CALEXICO, Calif. - Inspectors red-tagged nearly 80 percent of the city's historic downtown area Monday, where roofs were caved in, windows smashed and inventory strewn about after a deadly Easter earthquake in nearby Mexico.

Damage included three huge tanks that hold the city's water supply, as well as a 10 million gallon water clarifying tank, said City Manager Victor Carrillo.

City officials, under a state of emergency, asked residents to limit water use to essential bathing, cooking and washing.

Two people were killed and at least 100 injured near the epicenter of the magnitude-7.2 quake in Mexicali, just south of the border.

There were no injuries reported in Calexico, the U.S. city hardest hit by the quake, but in neighboring El Centro, someone was injured when hit in the head by a sign at a downtown car wash.

Philip Kim and his family spent much of the night picking up bottles of shampoo, lotion and beauty products at his Best Price beauty products store.

"It's a hard situation and sales were just picking up in March," Kim said, adding that 90 percent of his customers were from Mexicali and he was worried they wouldn't be coming back for awhile.

The downtown area is made up primarily of discount and 99-cent type stores.

The quake could be devastating for the economy of Imperial County, which already has the highest unemployment rate in the state, said Hildy Carrillo, executive director of the Calexico Chamber of Commerce.

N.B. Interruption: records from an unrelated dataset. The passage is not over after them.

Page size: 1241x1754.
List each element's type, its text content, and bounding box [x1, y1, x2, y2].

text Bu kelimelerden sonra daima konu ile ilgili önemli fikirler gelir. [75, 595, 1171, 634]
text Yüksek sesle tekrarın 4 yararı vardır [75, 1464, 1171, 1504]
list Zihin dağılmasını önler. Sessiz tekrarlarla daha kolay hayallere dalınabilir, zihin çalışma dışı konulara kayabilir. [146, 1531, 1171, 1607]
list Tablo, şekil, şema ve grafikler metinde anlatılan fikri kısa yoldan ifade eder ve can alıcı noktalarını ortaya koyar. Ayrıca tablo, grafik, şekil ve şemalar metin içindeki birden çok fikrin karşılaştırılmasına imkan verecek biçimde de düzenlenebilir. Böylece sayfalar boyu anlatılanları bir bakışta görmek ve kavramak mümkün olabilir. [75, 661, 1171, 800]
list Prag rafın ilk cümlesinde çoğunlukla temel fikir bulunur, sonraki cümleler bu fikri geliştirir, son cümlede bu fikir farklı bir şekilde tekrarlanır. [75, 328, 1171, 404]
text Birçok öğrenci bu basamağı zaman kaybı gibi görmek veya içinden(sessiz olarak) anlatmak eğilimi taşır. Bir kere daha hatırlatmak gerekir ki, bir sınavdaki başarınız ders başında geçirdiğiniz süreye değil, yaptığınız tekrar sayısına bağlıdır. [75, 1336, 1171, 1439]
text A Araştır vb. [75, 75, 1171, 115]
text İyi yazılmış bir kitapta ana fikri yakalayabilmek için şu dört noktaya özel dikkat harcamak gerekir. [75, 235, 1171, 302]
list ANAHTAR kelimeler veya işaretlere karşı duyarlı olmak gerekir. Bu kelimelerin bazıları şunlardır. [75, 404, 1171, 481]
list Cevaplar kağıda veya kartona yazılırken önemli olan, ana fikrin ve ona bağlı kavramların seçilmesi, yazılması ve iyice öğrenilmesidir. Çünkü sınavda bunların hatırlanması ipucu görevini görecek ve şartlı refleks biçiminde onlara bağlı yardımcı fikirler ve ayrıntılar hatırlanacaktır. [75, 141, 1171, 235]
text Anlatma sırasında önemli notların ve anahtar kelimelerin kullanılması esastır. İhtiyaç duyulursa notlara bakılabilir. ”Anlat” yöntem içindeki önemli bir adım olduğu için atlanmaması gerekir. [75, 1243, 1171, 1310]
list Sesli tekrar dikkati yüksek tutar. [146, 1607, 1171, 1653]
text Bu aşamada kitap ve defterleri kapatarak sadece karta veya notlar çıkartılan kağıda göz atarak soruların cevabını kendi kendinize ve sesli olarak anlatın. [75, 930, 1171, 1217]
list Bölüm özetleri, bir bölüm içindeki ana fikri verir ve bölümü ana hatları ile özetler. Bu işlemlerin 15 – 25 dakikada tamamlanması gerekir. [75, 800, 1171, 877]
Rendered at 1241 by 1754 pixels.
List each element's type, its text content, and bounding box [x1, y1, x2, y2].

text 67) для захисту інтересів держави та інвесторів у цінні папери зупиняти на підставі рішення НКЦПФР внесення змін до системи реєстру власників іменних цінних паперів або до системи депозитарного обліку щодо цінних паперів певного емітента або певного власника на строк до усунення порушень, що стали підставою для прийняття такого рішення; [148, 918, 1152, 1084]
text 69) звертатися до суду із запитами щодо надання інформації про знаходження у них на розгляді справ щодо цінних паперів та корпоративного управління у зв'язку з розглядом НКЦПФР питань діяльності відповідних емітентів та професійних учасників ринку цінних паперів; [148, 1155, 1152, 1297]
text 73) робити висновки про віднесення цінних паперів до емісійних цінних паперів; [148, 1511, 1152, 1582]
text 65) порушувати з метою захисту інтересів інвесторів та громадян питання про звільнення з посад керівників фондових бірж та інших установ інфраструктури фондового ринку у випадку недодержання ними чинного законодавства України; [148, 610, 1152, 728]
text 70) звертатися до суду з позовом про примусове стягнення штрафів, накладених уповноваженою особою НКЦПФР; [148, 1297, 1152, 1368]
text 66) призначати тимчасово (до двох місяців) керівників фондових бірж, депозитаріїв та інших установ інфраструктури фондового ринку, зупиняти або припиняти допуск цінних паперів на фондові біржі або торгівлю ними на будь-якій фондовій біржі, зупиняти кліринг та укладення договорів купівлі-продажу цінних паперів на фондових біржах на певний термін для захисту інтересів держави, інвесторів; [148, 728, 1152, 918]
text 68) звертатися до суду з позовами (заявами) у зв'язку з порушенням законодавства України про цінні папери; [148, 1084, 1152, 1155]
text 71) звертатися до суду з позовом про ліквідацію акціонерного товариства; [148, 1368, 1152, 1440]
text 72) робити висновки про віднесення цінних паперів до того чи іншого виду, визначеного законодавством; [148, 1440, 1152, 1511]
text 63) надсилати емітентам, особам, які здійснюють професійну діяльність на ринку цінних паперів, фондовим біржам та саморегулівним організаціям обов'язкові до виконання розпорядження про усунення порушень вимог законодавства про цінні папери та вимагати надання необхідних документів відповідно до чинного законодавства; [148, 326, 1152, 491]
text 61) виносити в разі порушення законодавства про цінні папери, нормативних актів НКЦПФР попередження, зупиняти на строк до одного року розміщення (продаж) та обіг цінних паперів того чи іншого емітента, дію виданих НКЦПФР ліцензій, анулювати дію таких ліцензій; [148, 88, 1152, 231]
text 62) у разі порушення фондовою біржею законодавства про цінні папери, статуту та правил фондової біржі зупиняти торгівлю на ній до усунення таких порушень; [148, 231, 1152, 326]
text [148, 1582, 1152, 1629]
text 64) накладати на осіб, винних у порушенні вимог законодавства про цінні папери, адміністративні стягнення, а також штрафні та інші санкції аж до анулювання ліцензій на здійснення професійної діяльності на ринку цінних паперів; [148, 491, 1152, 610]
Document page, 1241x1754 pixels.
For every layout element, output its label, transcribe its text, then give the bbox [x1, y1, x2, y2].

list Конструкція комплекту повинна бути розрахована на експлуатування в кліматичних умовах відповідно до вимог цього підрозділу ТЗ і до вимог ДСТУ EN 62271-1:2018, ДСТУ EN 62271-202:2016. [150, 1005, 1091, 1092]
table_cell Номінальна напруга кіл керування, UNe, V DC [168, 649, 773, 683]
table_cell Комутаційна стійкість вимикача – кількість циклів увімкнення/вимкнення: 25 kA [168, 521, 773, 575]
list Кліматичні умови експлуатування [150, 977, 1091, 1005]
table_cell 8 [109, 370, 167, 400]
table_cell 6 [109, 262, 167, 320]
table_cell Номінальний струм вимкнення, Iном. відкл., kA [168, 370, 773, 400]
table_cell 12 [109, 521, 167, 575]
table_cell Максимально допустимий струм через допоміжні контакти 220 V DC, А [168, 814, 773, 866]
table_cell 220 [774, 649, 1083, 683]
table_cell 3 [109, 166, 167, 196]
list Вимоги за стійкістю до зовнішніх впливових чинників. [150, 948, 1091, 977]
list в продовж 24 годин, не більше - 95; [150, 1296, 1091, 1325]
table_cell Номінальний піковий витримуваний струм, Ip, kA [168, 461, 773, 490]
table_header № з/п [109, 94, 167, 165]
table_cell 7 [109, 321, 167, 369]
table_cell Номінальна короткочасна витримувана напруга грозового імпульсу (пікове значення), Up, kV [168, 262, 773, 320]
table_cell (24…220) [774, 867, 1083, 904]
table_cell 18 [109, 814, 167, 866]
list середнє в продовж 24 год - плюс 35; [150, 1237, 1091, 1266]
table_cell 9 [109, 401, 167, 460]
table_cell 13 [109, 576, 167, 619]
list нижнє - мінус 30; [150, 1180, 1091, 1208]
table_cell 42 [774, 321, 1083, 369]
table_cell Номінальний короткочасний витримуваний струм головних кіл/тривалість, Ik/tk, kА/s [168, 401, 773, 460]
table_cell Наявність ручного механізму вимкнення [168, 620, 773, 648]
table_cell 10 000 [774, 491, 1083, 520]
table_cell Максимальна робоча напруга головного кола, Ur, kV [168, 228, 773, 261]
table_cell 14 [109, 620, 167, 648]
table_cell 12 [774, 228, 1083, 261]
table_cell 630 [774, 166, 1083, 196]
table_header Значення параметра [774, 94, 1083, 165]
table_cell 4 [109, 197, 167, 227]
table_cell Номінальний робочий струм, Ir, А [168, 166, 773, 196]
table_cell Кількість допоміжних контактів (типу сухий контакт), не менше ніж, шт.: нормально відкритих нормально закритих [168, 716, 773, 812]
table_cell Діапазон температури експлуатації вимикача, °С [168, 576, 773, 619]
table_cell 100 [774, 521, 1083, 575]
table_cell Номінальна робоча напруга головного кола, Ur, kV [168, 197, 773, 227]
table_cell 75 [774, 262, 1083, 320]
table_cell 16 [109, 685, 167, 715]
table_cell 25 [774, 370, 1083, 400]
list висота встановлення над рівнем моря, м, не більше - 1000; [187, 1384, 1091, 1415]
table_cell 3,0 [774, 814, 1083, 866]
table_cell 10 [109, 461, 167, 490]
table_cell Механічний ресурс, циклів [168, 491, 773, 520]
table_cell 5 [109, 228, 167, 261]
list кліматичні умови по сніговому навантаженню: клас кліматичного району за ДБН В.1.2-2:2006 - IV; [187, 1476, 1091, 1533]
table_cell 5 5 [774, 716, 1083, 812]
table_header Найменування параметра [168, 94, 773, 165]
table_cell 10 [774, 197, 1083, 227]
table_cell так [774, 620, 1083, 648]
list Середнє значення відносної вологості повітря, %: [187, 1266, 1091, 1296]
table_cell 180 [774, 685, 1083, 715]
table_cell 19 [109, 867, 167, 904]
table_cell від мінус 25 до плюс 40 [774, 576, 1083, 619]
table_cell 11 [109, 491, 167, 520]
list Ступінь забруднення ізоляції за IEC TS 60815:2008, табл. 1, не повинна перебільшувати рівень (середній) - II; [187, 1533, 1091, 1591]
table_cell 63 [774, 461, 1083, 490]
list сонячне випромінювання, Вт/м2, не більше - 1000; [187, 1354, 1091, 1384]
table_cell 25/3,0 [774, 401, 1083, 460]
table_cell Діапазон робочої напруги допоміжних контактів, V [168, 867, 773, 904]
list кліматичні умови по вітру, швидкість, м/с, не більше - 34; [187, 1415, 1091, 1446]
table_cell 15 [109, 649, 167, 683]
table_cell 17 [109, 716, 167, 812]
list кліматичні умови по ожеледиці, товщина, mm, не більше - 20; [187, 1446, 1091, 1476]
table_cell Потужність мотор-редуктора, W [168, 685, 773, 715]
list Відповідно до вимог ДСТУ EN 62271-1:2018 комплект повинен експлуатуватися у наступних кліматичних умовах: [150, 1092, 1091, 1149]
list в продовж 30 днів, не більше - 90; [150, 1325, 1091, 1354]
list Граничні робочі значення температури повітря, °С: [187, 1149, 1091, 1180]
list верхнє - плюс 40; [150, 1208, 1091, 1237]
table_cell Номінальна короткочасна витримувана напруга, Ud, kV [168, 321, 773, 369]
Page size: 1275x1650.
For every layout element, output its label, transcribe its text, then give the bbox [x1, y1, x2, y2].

"It will be months before downtown is back. It's a mess," she said.

Sal Farah, 62, spent the night in his 50-year-old, downtown Yturralde Furniture store, fearing it could be looted since the giant storefront windows were knocked out by the quake.

"I didn't get much sleep, especially in the morning when it shook hard again," Farah said, standing in the store littered by broken vases, lamps and shattered knickknacks.

They planned to board up the windows later Monday.

Scientists measured about 100 aftershocks early Monday, said seismologist Kate Hutton at the California Institute of Technology in Pasadena. Statistically, there will be one aftershock of around 6.0 and perhaps 10 of 5.0 or larger, she said.

The initial earthquake downed three power lines in Calexico, a gas leak forced a brief evacuation of about 30 homes, and residents were removed from a senior living center built in the early 1900s. Electricity was out for hours in the city's southeast area.

The U.S damage appeared to be limited to California's southeastern Imperial Valley in what was one of the strongest earthquakes to hit the region in decades. The shaking was felt hundreds of miles away in Phoenix and Las Vegas.